This repository contains two Python scripts to cluster faculty members based on tags for papers available on arXiv:
-
hierarchical-clustering.py: Uses hierarchical clustering based on the Jaccard similarity between tag lists.
-
clusters-by-frequency.py: Clusters faculty members based on their most frequent tags.
names.txt has the input list of faculty members. It's best if this list has names in the same format as they appear on arXiv.

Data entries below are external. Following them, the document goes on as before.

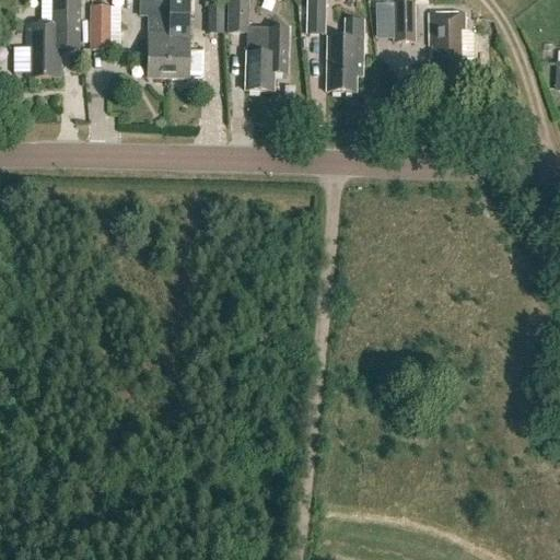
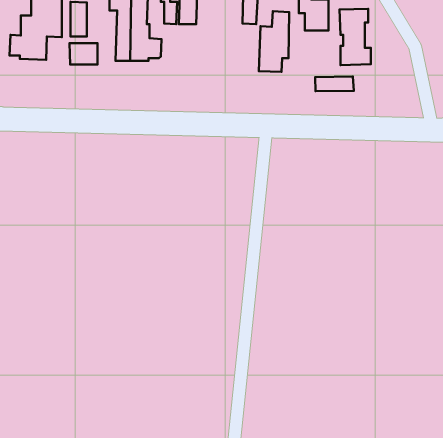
building: [247,25,285,90] -> none
building: none -> [69,43,98,64]
building: none -> [315,77,354,91]

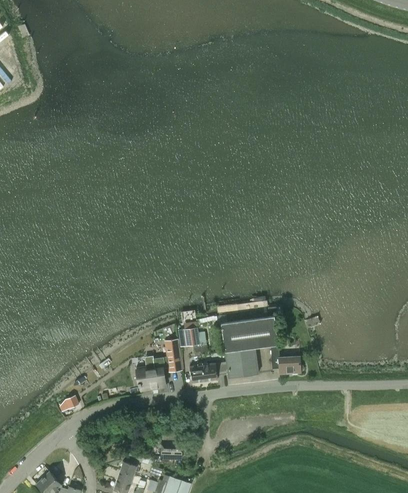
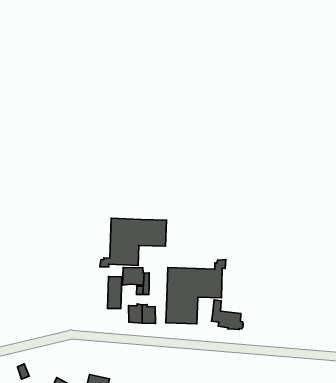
building: none -> [100,218,166,267]
building: [136,367,165,391] -> none

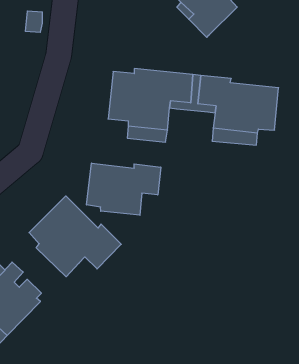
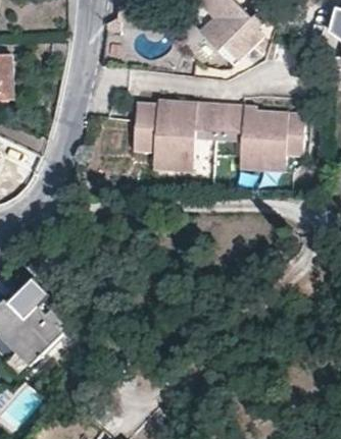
building: [87,163,161,215] -> none
building: [29,196,121,277] -> none

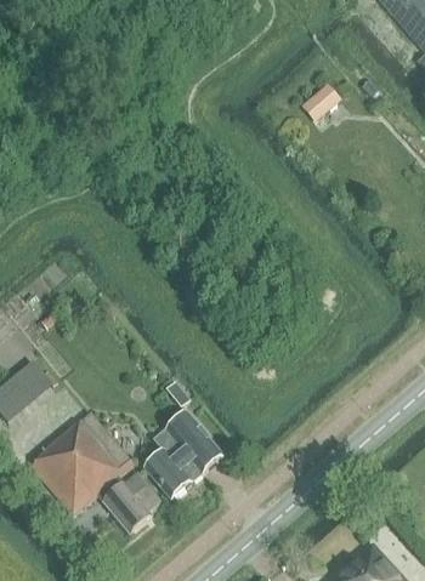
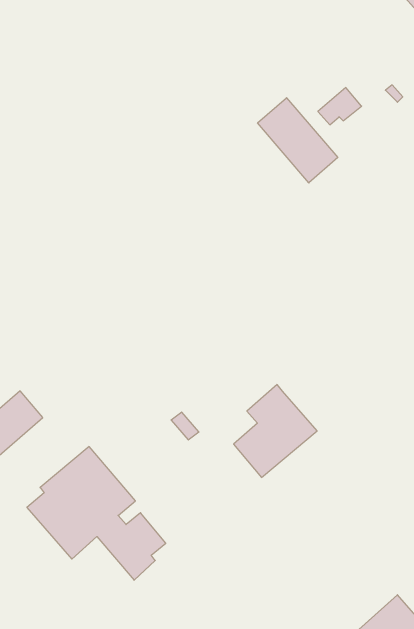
building: none -> [258,98,338,183]
building: [144,414,221,499] -> [234,385,317,477]

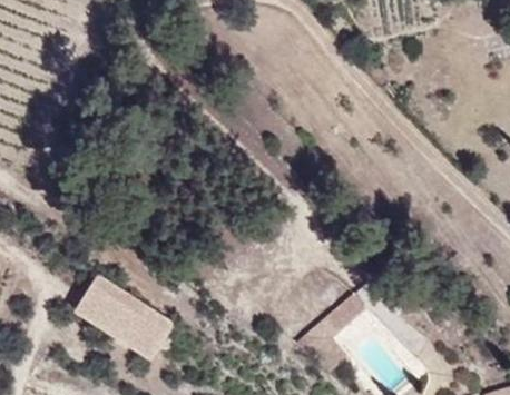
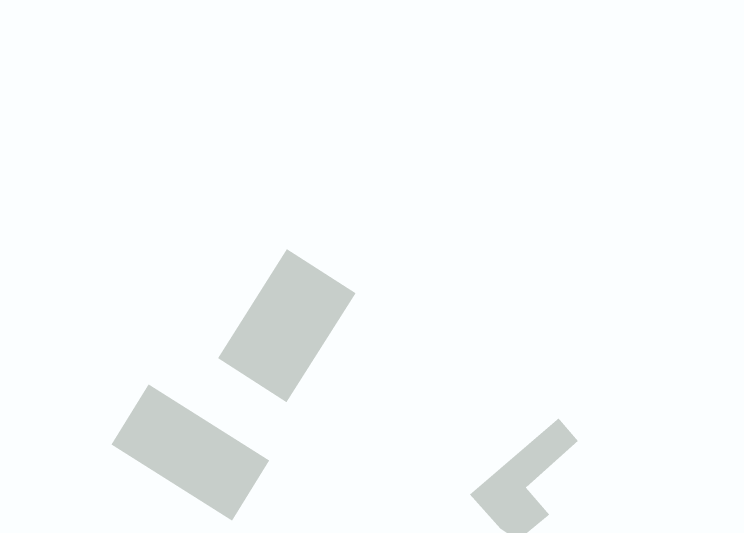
building: none -> [217,248,356,403]

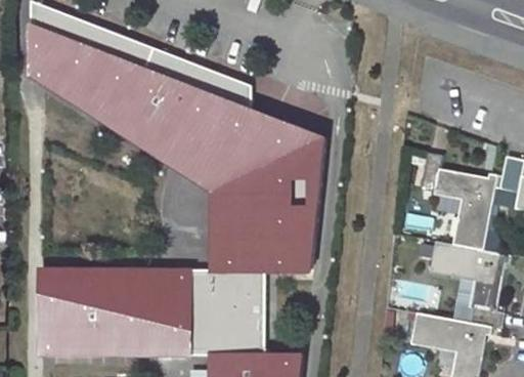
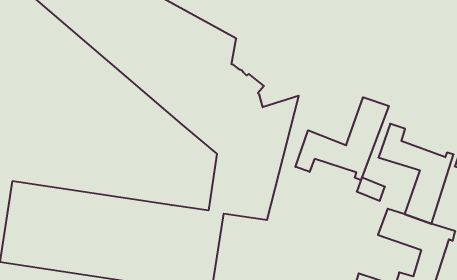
building: none -> [295,97,389,180]
building: [210,185,249,269] -> none

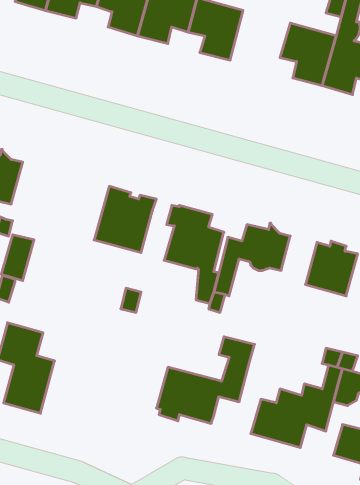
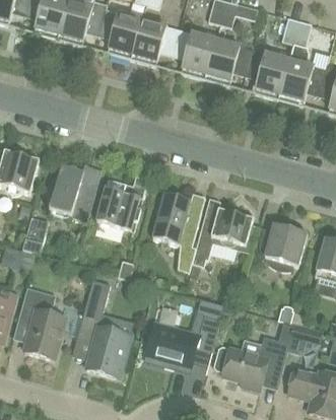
building: none -> [205,38,253,84]
building: none -> [48,164,96,220]
building: none -> [77,278,131,376]

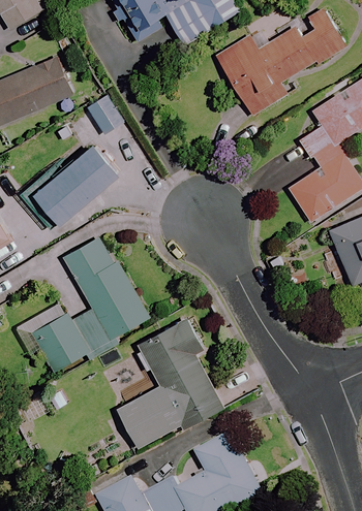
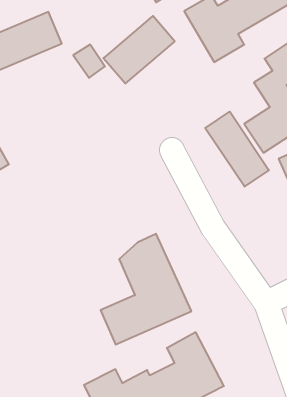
building: [35,143,119,223] -> [103,16,175,84]
building: none -> [205,112,269,187]
building: [16,238,149,372] -> none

Even then, there may be multiple people with the same name on arXiv, or some faculty members have no preprints available on arxiv, in which case this script does not work well.

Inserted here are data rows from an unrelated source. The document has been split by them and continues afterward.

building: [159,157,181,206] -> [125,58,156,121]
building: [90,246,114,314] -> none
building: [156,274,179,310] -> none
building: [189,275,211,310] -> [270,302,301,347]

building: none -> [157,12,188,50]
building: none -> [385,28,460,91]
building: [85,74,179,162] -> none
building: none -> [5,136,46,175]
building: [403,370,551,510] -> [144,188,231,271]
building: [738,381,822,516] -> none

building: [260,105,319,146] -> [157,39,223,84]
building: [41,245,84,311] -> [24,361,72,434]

To install the required libraries, run:
pip install requests arxiv fuzzywuzzy scipy numpy matplotlib scikit-learn
The output clusters for clusters-by-frequency.py will look like this:
Cluster math.NT:
Kevin Ford, Scott Ahlgren, Alexandru Zaharescu, Florin P. Boca, Jesse Thorner, Bruce Reznick
Cluster math.AP:
Jeremy Tyson, M. Burak Erdoğan, Vera Mikyoung Hur, Jared Bronski, Eduard-Wilhelm Kirr, Nikolaos Tzirakis, Richard S. Laugesen, Daniel B. Cooney
Cluster math.AG:
Sheldon Katz , Christopher Dodd, Steven Bradlow, William Haboush, Jeremiah Heller, Felix Janda, S. P. Dutta
Cluster math.DG:
Pierre Albin, Rui Loja Fernandes, Eugene M. Lerman, Pei-Kun Hung, Anil N. Hirani, Gabriele La Nave
Cluster math.GT:
Nathan M. Dunfield, Rosemary Guzman, Jacob Rasmussen, Sarah Dean Rasmussen
Cluster math.CO:
Alexandr Kostochka, Alexander Yong, Jozsef Balogh, Yuliy Baryshnikov
Cluster math.MP:
Rinat Kedem, Kay Kirkpatrick, Philippe Di Francesco, Amanda Young
Cluster math.PR:
Renming Song, Richard B. Sowers, Partha S. Dey, Xuan Wu, Runhuan Feng, Tolulope Fadina
Cluster cs.IT:
Iwan Duursma, Felix Leditzky, Yuan Liu
Cluster math.AT:
Randy McCarthy, Charles Rezk, Vesna Stojanoska, Matthew Ando, Daniel Berwick-Evans
Cluster math.SG:
Susan Tolman, James Pascaleff, Ely Kerman
Cluster math.FA:
Denka Kutzarova, Timur Oikhberg, Marius Junge
Cluster math.DS:
Lee DeVille, Vadim Zharnitsky
Cluster math.MG:
Igor G. Nikolaev, Igor Mineyev, Aimo Hinkkanen
Cluster cond-mat.mtrl:
Xiaochen Jing
Cluster stat.AP:
Zhiyu Quan
Cluster q-bio.PE:
Zoi Rapti
The output of hierarchical-clustering.py is a dendrogram saved in the output folder.